Tuesday, April 22, 2014

"What are we to do, my brothers/"

Easter Tuesday: Mass at the school, parish staff meeting, etc. In other words, back to work! Proclaiming the resurrection to middle schoolers at 8:00 in the morning may be as good a metaphor as any for getting back to business after the exhilaration of the Easter Triduum! And today's Gospel of Jesus' appearance to Mary Magdalene (John 20:11-18) may be as good a place as any to start!

For centuries, this Gospel story was read on Easter Thursday. Whatever motivated its being moved up to Tuesday (and all the other similar shifting of Gospels on these days of Easter week) is unclear, to say the least. But, however that may be, the story of the Risen Jesus' appearance to Mary Magdalene works well on any day!

I have always been struck by the way Mary - naturally enough - seems to want to embrace Jesus, but Jesus instead tells her not to hold onto him but to go back to tell the others. To me, this particular scene has always been about mission, as if Jesus were saying to Mary: yes, this is great, but it's not finished yet; there is work still to be done; so go get started on it! 

That strikes me as a very useful way to read this part of the story. In his 2011 Holy Week book, however, Pope Benedict went in a different direction, which I also find very attractive. Benedict begins with our natural surprise at what Jesus says, how obviously opposite his instruction is from what we would expect would make sense under the circumstances. "We would have thought that now, while he is standing before her, she can indeed touch him and hold him. When he has ascended to the Father, this will no longer be possible." Benedict stresses the obvious point that the old way of being, humanly speaking, with Jesus on earth is now over.
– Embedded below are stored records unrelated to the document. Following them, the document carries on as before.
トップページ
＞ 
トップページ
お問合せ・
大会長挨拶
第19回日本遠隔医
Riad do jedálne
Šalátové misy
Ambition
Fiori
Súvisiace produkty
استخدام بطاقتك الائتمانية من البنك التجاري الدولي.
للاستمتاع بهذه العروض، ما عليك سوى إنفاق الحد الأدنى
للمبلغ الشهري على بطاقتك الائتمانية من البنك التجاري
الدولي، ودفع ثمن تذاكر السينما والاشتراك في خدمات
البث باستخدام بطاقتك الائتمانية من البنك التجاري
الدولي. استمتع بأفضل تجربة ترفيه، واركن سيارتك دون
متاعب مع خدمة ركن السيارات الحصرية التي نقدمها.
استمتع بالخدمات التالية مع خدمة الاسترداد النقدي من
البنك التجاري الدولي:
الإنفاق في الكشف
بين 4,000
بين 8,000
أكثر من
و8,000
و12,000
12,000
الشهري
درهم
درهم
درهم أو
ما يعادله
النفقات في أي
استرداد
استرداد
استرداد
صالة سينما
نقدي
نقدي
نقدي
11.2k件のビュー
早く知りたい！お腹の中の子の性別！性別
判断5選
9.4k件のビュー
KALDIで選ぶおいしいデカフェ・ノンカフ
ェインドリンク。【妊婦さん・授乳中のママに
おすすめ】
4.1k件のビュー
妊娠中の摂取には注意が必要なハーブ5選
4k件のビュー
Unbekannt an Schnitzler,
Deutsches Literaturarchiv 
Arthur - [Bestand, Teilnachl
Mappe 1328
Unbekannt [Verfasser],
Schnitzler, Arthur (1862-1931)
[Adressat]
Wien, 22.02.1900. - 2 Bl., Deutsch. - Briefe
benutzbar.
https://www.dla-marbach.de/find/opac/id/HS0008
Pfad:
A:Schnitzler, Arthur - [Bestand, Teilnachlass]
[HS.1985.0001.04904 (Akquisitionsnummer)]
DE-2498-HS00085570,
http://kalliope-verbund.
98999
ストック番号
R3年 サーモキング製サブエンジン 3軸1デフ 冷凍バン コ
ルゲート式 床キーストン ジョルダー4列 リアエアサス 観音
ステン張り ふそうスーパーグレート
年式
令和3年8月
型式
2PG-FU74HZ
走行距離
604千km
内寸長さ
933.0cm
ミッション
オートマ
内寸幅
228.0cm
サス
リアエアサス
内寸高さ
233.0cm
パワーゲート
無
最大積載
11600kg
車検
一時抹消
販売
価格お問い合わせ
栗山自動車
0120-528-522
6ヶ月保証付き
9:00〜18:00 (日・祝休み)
That leads him to stress how the Risen Jesus must now be accessible in some new way. "This new accessibility presupposes a newness on our part as well." According to Benedict, "If we enter fully into the essence of our Christian life, then we really do touch the Risen Lord."

Developing that further in terms of the Eater season's ongoing Lucan theme of the Risen Christ's presence and action in the Church, it seems to me that one further sense to take form this episode is that the former human way of being with Jesus, which Mary and the other disciples enjoyed during the time of his active ministry, has now been replaced - not just for them but for the far wider world to whom he is now accessible - by life in the Church and his resurrected presence to, with, and in the Church.

Today's reading from Acts (2:36-41) contains the people's famous question to Peter and the 11: "What are we to do, my brothers?" The fact that the people could already address Peter and the 11 as "brothers" even before being baptized highlights the expansiveness of the Risen Christ's action, drawing people to himself and into his Church.